How worried should you be about this? How serious is the H7N9 outbreak? The simplest and most honest answer is that we don’t know what’s going to happen next, either with the virus, which may or may not mutate and become more transmittable, or with Chinese and international health-care authorities responsible for tamping it down. But there are some good signs, some bad signs and some very bad signs. Here are a few.
Three good signs
1. China is being unusually transparent so far. Ten years ago, as the deadly viral respiratory illness known as SARS first spread across China, the government did not respond well. It suppressed information about the outbreak, making it that much harder to contain and study the disease, ultimately costing lives. This time, though, Chinese authorities have been sharing information about the disease’s spread, and state media appear to be freely reporting on new cases. Chinese officials seem to take the disease seriously and want to combat its rise, even if it means overcoming more secretive instincts. All health care for H7N9 is now free in China, for example, to help encourage people to report cases.
2. The number of cases has largely flatlined in the last week. After weeks of rising cases, the number seems to have stayed stable at around 110 over the last week. Big caveats here that there might be cases we don’t know about, and the count could change at any moment.
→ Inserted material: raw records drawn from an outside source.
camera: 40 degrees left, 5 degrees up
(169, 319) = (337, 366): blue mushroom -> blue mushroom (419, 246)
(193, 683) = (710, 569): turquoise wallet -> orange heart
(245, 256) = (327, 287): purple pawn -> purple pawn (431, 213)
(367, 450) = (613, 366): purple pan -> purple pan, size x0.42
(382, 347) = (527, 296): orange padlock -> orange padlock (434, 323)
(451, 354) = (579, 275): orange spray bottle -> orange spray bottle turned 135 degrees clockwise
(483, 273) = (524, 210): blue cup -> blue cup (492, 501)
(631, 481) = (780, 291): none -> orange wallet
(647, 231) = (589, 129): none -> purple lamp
3. Shanghai has found some success limiting new cases. A lot of the cases started around Shanghai, but the city was able to reduce the number of new infections after it closed poultry markets, according to Laurie Garrett, a senior fellow at the Council on Foreign Relations covering health-care policy. The Wall Street Journal found the same thing.
Three bad signs
1. It’s spreading. With cases recently reported in Shandong province and now in Taiwan, the virus seems to be moving outward.
2. No verified human-to-human transmissions, but it’s possible.Neither China nor the World Health Organization has documented human-to-human transmission, which would allow the virus to spread far more quickly and widely, but nor have they ruled it out. The Taiwanese case had no known exposure to poultry.
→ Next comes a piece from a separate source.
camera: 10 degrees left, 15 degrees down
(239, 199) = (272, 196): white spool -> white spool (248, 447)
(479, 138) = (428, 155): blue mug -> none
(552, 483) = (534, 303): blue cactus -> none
3. Tough to identify birds with the virus. World Health Organization officials saythe virus is more difficult to detect in sick poultry than were previous strains because the birds do not show symptoms that are as clearly identifiable. This makes it tougher to keep sick birds off the market.
Three very bad signs
1. It’s very deadly, with 18 percent mortality so far. For comparison, tuberculosis has a mortality rate of about 4 or 5 percent in China. Still, the avian flu virus that had its first outbreaks in China in 2006, known as H5N1, has a mortality rate of 60 percent and has killed hundreds of people on multiple continents. It’s way too early to tell H7N9′s mortality rate, given that many infected patients have not yet fully recovered, but it’s so far killed about 18 percent of patients.
2. “This is definitely one of the most lethal influenza viruses that we have seen so far.” That’s according to Keiji Fukuda, the World Health Organization’s assistant director general for health, security and the environment, who added, “This is an unusually dangerous virus for humans.” Fukuda said the WHO is still struggling to understand the disease, but he certainly seems to be sounding the alarm.
3. More easily transmitted than the 2006 avian flu outbreak. That’s also according to the WHO’s Fukuda, who says this new strain is more easily contracted than the H5N1 virus.